### Dataset extract ###

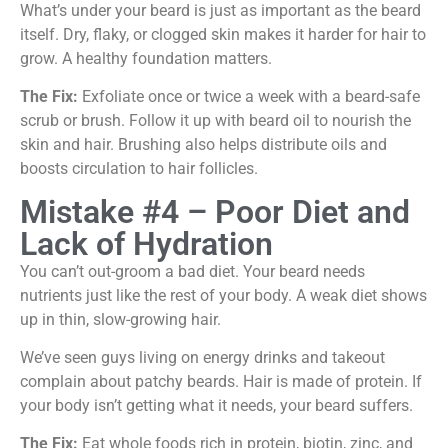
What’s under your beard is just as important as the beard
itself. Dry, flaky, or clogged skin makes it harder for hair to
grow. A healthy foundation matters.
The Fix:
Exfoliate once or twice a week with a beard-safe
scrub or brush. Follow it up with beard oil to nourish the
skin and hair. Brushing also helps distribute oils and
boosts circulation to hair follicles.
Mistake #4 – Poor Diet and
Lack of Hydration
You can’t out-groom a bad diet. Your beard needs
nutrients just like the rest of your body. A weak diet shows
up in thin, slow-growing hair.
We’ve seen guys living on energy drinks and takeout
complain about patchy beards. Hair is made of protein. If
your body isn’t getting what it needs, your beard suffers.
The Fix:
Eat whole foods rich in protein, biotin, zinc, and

###

Work required »
In your copy, leave out the pictures and reproduce the material above exactly.

Reply »
What’s under your beard is just as important as the beard
itself. Dry, flaky, or clogged skin makes it harder for hair to
grow. A healthy foundation matters.
The Fix:
Exfoliate once or twice a week with a beard-safe
scrub or brush. Follow it up with beard oil to nourish the
skin and hair. Brushing also helps distribute oils and
boosts circulation to hair follicles.
Mistake #4 – Poor Diet and
Lack of Hydration
You can’t out-groom a bad diet. Your beard needs
nutrients just like the rest of your body. A weak diet shows
up in thin, slow-growing hair.
We’ve seen guys living on energy drinks and takeout
complain about patchy beards. Hair is made of protein. If
your body isn’t getting what it needs, your beard suffers.
The Fix:
Eat whole foods rich in protein, biotin, zinc, and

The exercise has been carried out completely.